# FFL Transfer Fees



## Nitro225Optimax (Feb 13, 2011)

I just bought a handgun off of gunbroker.com last week, got a fair deal for a hard to find piece.

So I started looking around for FFL transfers and I was shocked how much shops are charging. Bass Pro, an old go to place for me, used to be $20...now they are $50. Another LGS was also $50, and another one was $45. 

One told me they charge that to discourage online buying and buy from them! I told him thats all well and good when they MIGHT have it in stock, which they haven't since January.

So I took a gamble and called this little pawn shop that advertises guns for sale...Bam! $25 FFL tranafer fee. They called me when the gun arrived, and I mean within minutes, watched it on UPS tracker...

Nice folks, very professional. So if you are looking for a cheap FFL transfer around the Fenton area, PM me for the info, the service was that good I wouldn't mind sending them some more business.

Forget ammo though, they don't have anything as they are smal potatos, but they had about 10 AR15s on the rack and maybe a couple dozen nice handguns in the case...Glock, HK, SW M&P...
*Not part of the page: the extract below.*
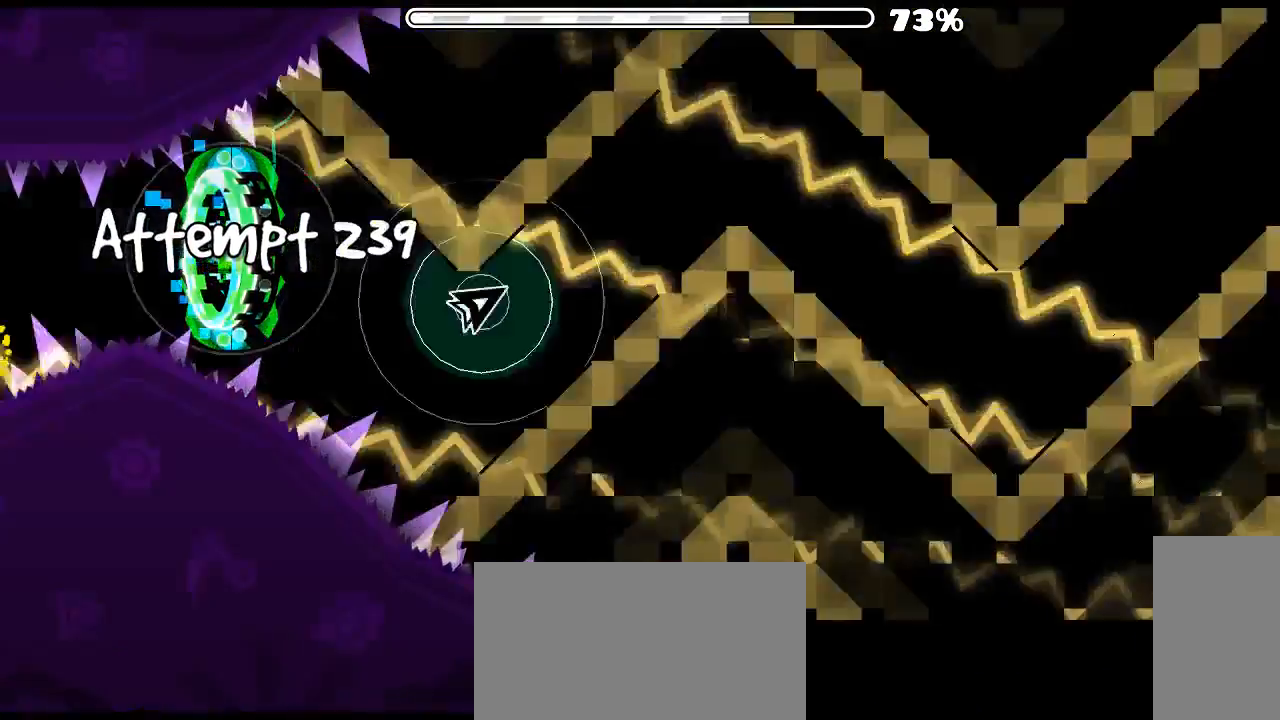
{"keys": [], "mouse": [], "events": [[200, "mouse_left", "up"]]}
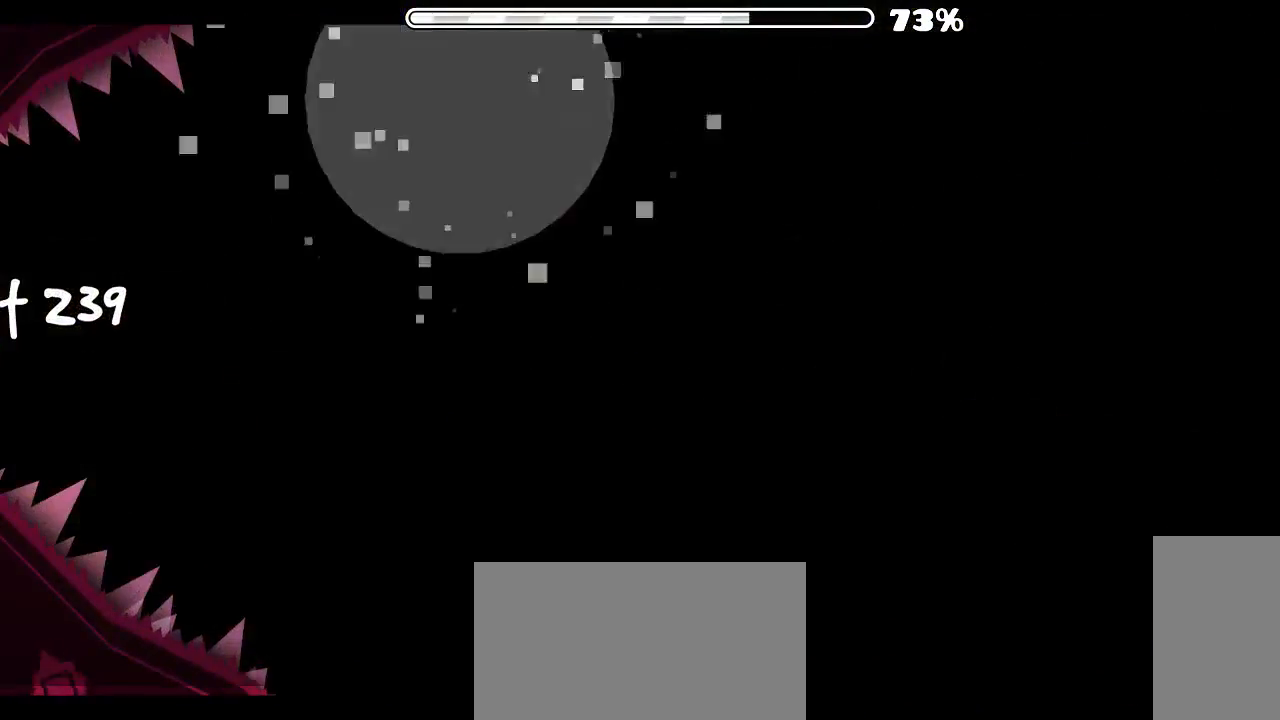
{"keys": [], "mouse": [], "events": []}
posted using Outdoor Hub Campfire


----------



## imjon (Apr 6, 2007)

All that and you didn't tell us what gun and caliber? You're slipping fella.
What'd you get? And congrats on the new gun.


----------



## Nitro225Optimax (Feb 13, 2011)

Walther PPS in 9mm

posted using Outdoor Hub Campfire


----------



## man vs. fish (Sep 6, 2010)

Gino's guns and tools $25 Transfer fee's as well.


----------



## Nitro225Optimax (Feb 13, 2011)

Well, heck, since we are posting shops...Tri-City Trading Post on Leroy in Fenton, same parking lot as Sagebrush.


----------